Nevertheless, it is important to note that though the SDGs have been made for the overall development of the World, it would be unsuccessful if each country does not personalize it and contribute their quota in whatever means possible to drive toward the achievement of the goals in their own countries.
Ghana has displayed great support for the SDGs and as a result, is doing all it can in its power to ensure that the goals are achieved.
Yet, it saddens me to know that despite all that is being done, some communities in the country are still battling some of the problems that the SDGs seek to eradicate. One of such problems is health which can be mapped to the third goal of the Sustainable Development Goals.
One of the communities that is battling the health problems that the SDGs seek to eradicate, is Koteyma, situated in the Ga – West District. This community has a lot of challenges, most of which are captured under the SDGs. However, it is yet to receive the kind of relief the SDGs offer. The community lacks a health facility and about 90% of the population do not own National Health Insurance Cards. Hence, people in the community do not have access to a proper health care.
Another issue that brings tears to my eyes is the fact that the young people in the community especially those of working age are constantly engaged in smoking marijuana and drinking numerous bottles of beer as a form of entertainment and keeping themselves active so they would not be bothered about their woes. To them, drinking and smoking are the surest way of living a healthy and stress-free life but what they ignore is the fact that these acts can land them in serious health predicaments which might even cause them to lose their lives.
If things keep going like this, how then can we ensure that we live healthy lives and promote the well-being of people of all ages when the aforementioned people of Koteyma are already damaging their lives?

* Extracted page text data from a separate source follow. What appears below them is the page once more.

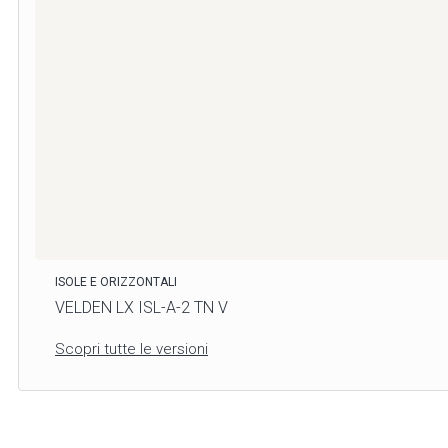
ISOLE E ORIZZONTALI
VELDEN LX ISL-A-2 TN V
Scopri tutte le versioni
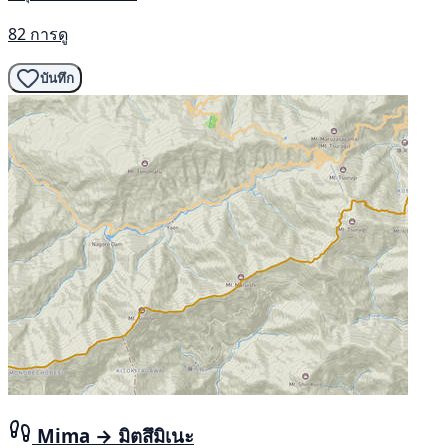
82 การดู
บันทึก
Mima → มิตสึมิเนะ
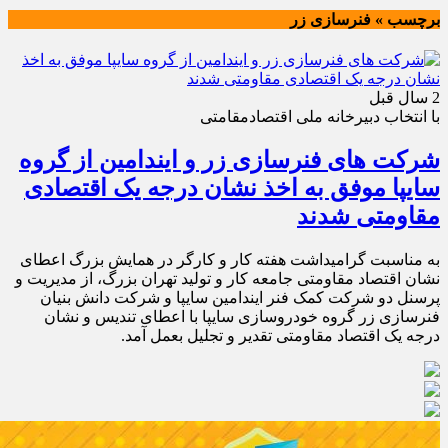
برچسب » فنرسازی زر
2 سال قبل
با انتخاب دبیرخانه ملی اقتصادمقامتی
شرکت های فنرسازی زر و ایندامین از گروه
سایپا موفق به اخذ نشان درجه یک اقتصادی
مقاومتی شدند
به مناسبت گرامیداشت هفته کار و کارگر در همایش بزرگ اعطای
نشان اقتصاد مقاومتی جامعه کار و تولید تهران بزرگ، از مدیریت و
پرسنل دو شرکت کمک فنر ایندامین سایپا و شرکت دانش بنیان
فنرسازی زر گروه خودروسازی سایپا با اعطای تندیس و‌ نشان
درجه یک اقتصاد مقاومتی تقدیر و تجلیل بعمل آمد.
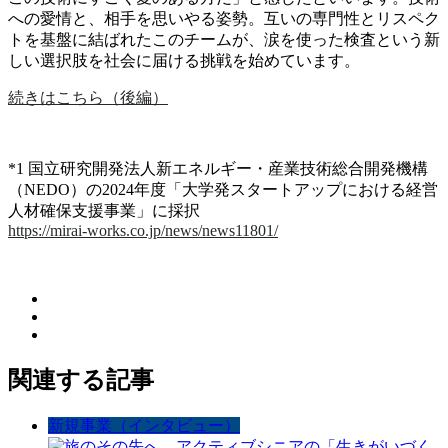
への愛情と、相手を思いやる姿勢。互いの専門性とリスペク
トを基盤に結ばれたこのチームが、涙を使った検査という新
しい選択肢を社会に届ける挑戦を始めています。
続きはこちら（後編）
*1 国立研究開発法人新エネルギー・産業技術総合開発機構
（NEDO）の2024年度「大学発スタートアップにおける経営
人材確保支援事業」に採択
https://mirai-works.co.jp/news/news11801/
関連する記事
新規事業（インタビュー）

Is it possible that the story can be changed and that government can put a measure in place to ensure that the citizenry for which the SDGs seek to help, sieze the opportunity to start contributing their quota to the achievement of these goals in whatever way possible that they can?

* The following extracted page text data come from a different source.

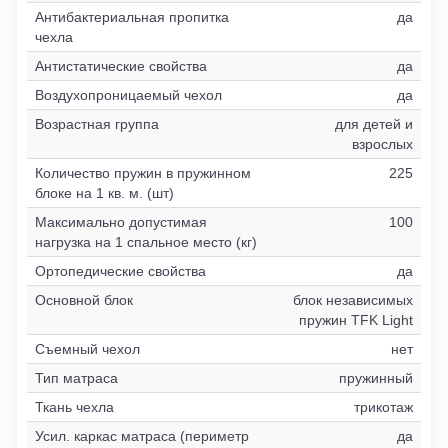
Антибактериальная пропитка
да
чехла
Антистатические свойства
да
Воздухопроницаемый чехол
да
Возрастная группа
для детей и
взрослых
Количество пружин в пружинном
225
блоке на 1 кв. м. (шт)
Максимально допустимая
100
нагрузка на 1 спальное место (кг)
Ортопедические свойства
да
Основной блок
блок независимых
пружин TFK Light
Съемный чехол
нет
Тип матраса
пружинный
Ткань чехла
трикотаж
Усил. каркас матраса (периметр
да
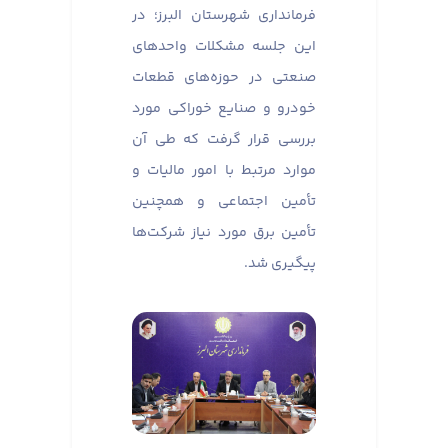
فرمانداری شهرستان البرز؛ در
این جلسه مشکلات واحدهای
صنعتی در حوزه‌های قطعات
خودرو و صنایع خوراکی مورد
بررسی قرار گرفت که طی آن
موارد مرتبط با امور مالیات و
تأمین اجتماعی و همچنین
تأمین برق مورد نیاز شرکت‌ها
پیگیری شد.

The SDGs were fully recognized and set rolling in 2016 but I would like to take this opportunity to congratulate the past and current governments for the unrelenting support in making sure that these goals are gradually being achieved (especially when it’s only a year after it was widely accepted) and that the lives of the citizenry are wholly improved.
On the other hand, I would like to also plead with government together with other stakeholders to ensure that the implementation process is completed and that the issues which the SDGs seek to eradicate and address die out completely starting from communities such as Koteyma.
I would like to leave the words of H. E Christine Evans-Klock the UN Resident Coordinator who admonished that the SDGs can only be realized and achieved when all the key stakeholders including people at the grassroots level comprehend its importance and partner with government in the fight for its achievement.